The special tree-lighting ceremony in Boston will be televised before a crowd of about 30,000 to a TV audience of about 300,000.
“We are very grateful to the Milligan family for generously donating this year’s tree, which is Boston’s official Christmas tree,” said Thomas Menino, Mayor of Boston. “The beautiful evergreen will brighten the holidays for the public on Boston Common, and we are pleased that the rich gift-giving tradition continues with our friends in Nova Scotia.”
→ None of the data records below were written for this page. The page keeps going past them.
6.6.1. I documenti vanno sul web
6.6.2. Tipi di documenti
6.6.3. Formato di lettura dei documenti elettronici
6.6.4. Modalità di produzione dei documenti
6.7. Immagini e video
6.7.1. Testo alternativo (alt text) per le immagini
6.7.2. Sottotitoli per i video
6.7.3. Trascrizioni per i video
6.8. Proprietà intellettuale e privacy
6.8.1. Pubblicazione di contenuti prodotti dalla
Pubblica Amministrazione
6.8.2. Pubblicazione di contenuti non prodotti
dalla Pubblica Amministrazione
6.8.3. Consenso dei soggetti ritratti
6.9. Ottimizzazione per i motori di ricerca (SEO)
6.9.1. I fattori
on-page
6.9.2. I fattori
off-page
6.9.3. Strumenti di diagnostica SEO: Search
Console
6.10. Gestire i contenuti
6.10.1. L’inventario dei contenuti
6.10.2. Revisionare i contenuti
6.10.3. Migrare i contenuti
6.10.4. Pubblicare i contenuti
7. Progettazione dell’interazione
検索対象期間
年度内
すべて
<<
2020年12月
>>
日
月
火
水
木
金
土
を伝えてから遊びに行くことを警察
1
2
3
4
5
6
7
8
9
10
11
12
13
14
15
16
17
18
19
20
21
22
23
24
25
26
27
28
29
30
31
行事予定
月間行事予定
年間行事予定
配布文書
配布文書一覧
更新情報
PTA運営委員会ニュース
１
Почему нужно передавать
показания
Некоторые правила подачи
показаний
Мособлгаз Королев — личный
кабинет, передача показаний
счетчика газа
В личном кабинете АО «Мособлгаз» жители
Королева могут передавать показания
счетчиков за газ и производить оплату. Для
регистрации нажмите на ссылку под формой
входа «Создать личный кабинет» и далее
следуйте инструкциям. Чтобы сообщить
“On behalf of Nova Scotians, I’m very proud that we can share this tradition with our friends in Boston and look forward to this year’s ceremonies,” said Andrew Younger, Minister responsible for Communications Nova Scotia.
Wednesday’s Grand Parade sendoff celebration in Halifax will begin at 11:30 a.m.
The tree will travel down the Bedford Highway to Halifax’s St. Stephen’s Elementary School, at 3669 Highland Ave., for a 30 minute outdoor student rally at 10 a.m., then travel down Novalea to Devonshire, past the Memorial Bell Tower, to Gottingen, down Russell, onto Barrington, to Halifax’s Grand Parade.
The Tree for Boston is transported by the Department of Transportation and Infrastructure Renewal via the Digby ferry, across the Bay of Fundy to Saint John, N.B., then down through Maine and on to Massachusetts. It will arrive at Boston Common under police escort and be erected and decorated with hundreds of LED lights.
The ceremony will feature two live performances by the Nova Scotian percussion ensemble Squid, and remarks by Mayor Menino and Mr. Younger.